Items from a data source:

******************************

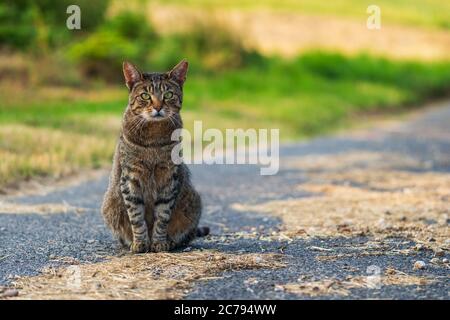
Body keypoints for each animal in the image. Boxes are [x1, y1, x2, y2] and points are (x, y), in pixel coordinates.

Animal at [101, 60, 208, 254]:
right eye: (145, 96)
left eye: (168, 94)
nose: (158, 107)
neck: (153, 137)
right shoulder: (130, 177)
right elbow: (136, 216)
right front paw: (140, 243)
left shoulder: (169, 176)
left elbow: (163, 216)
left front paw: (159, 242)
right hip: (109, 205)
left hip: (194, 201)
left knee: (186, 235)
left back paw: (172, 241)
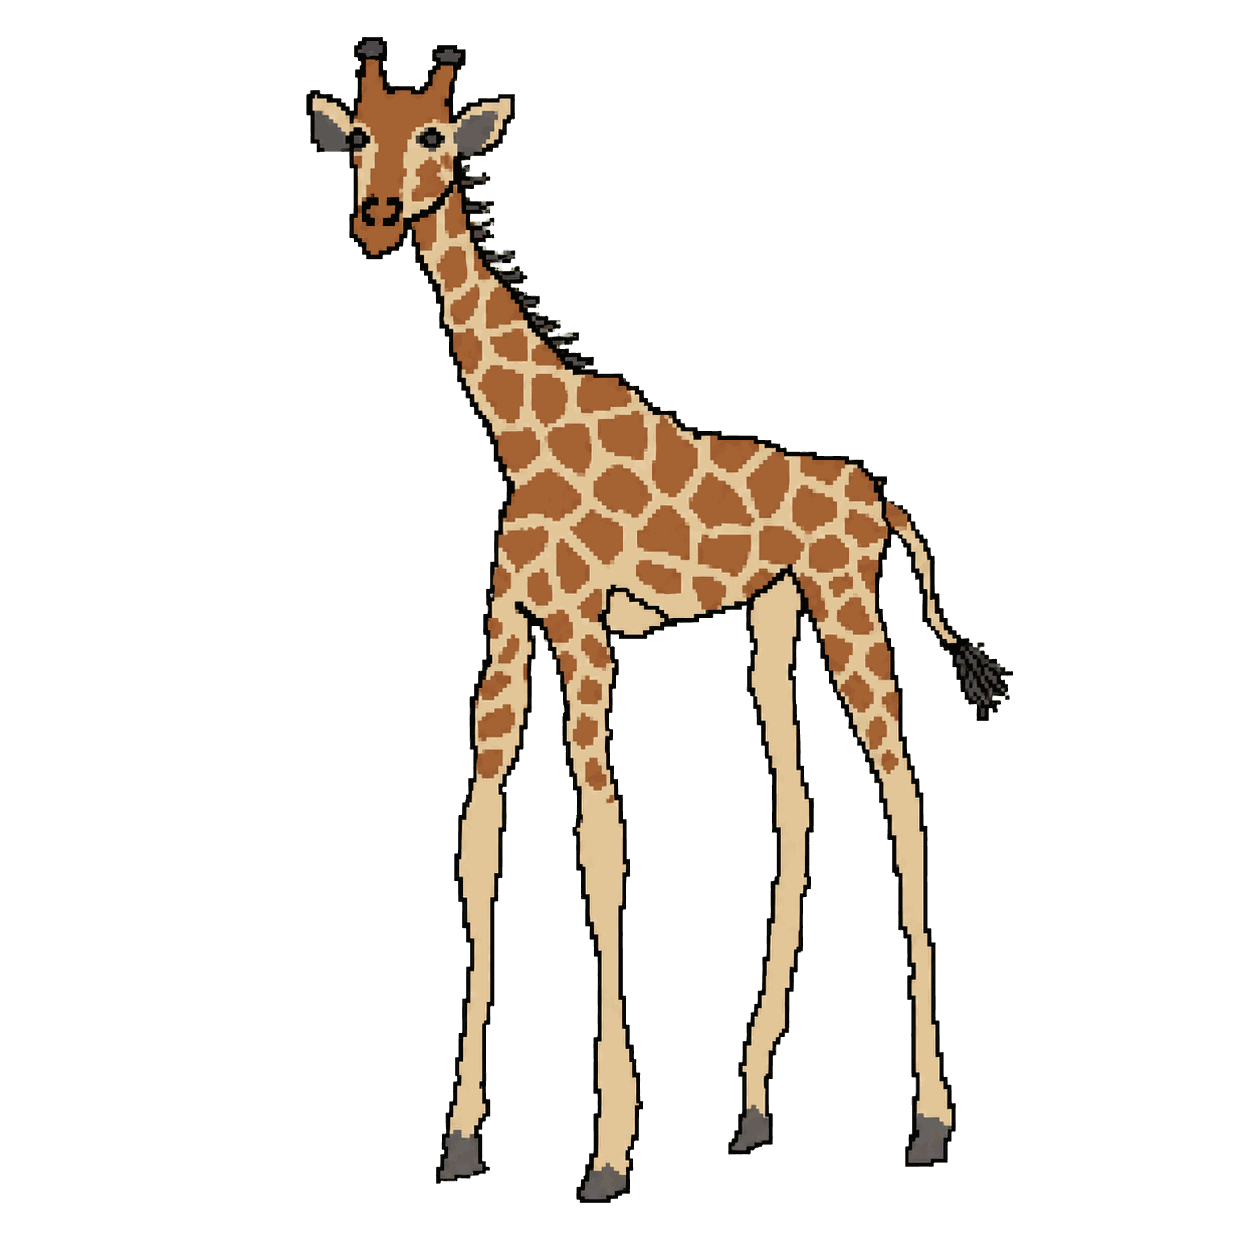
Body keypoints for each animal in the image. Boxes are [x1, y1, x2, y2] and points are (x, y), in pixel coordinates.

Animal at [311, 44, 1007, 1199]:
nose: (375, 217)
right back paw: (754, 1106)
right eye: (361, 134)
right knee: (798, 806)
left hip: (846, 597)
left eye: (437, 137)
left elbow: (602, 837)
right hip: (776, 617)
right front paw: (460, 1133)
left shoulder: (584, 628)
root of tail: (877, 495)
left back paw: (932, 1117)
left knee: (901, 791)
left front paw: (609, 1146)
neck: (522, 433)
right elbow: (477, 836)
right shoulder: (508, 628)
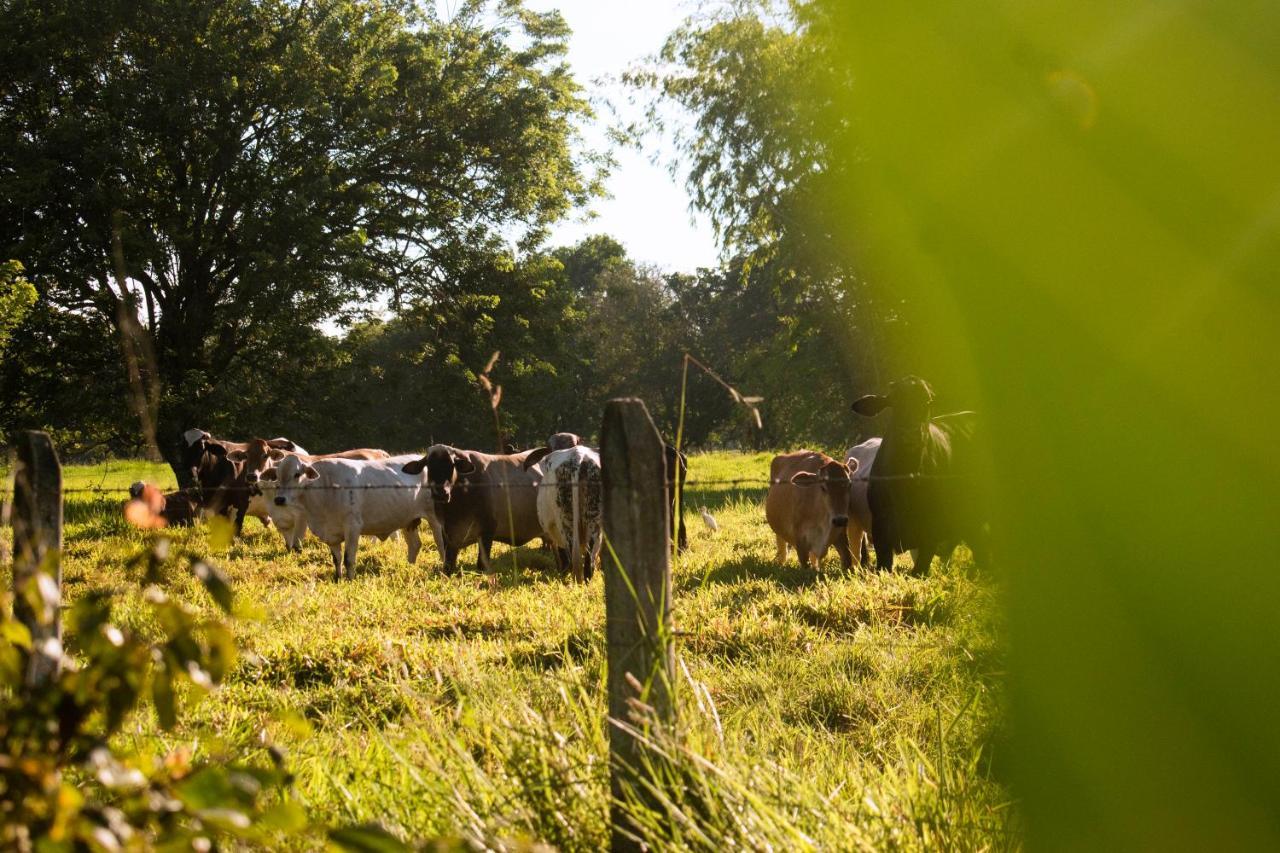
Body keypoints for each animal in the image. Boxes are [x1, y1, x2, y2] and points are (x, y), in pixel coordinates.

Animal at [257, 450, 442, 578]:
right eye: (276, 476)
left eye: (297, 474)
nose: (279, 499)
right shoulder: (331, 533)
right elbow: (336, 558)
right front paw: (338, 578)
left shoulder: (353, 527)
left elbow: (348, 558)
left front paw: (350, 579)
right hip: (408, 520)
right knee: (415, 545)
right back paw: (409, 567)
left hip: (435, 519)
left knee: (440, 543)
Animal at [401, 445, 547, 571]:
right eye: (429, 466)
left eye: (452, 465)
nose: (441, 493)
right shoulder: (447, 535)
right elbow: (448, 566)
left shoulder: (487, 531)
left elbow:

******************************

● Problem description
In the entries above, copy each line that contains the string "shoulder".

● Output
right shoulder: (130, 177)
left shoulder: (169, 176)
left shoulder: (584, 628)
right shoulder: (508, 628)
right shoulder: (331, 533)
left shoulder: (353, 527)
right shoulder: (447, 535)
left shoulder: (487, 531)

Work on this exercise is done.